● **Exercise directions**: All lines from the one with "right knee: (215, 312)" through the last line of the data below should be copied exactly; please add nothing.

[Available records]

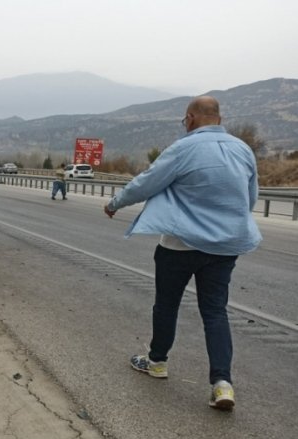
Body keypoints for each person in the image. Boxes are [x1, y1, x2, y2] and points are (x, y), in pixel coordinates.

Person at [103, 96, 262, 411]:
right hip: (224, 248)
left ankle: (157, 362)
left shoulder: (183, 148)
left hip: (179, 245)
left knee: (167, 306)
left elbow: (146, 183)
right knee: (215, 312)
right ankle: (222, 384)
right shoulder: (243, 150)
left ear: (190, 118)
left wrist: (115, 203)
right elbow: (250, 198)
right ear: (218, 117)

[/Available records]

● **Exercise solution**:
right knee: (215, 312)
right ankle: (222, 384)
right shoulder: (243, 150)
left ear: (190, 118)
left wrist: (115, 203)
right elbow: (250, 198)
right ear: (218, 117)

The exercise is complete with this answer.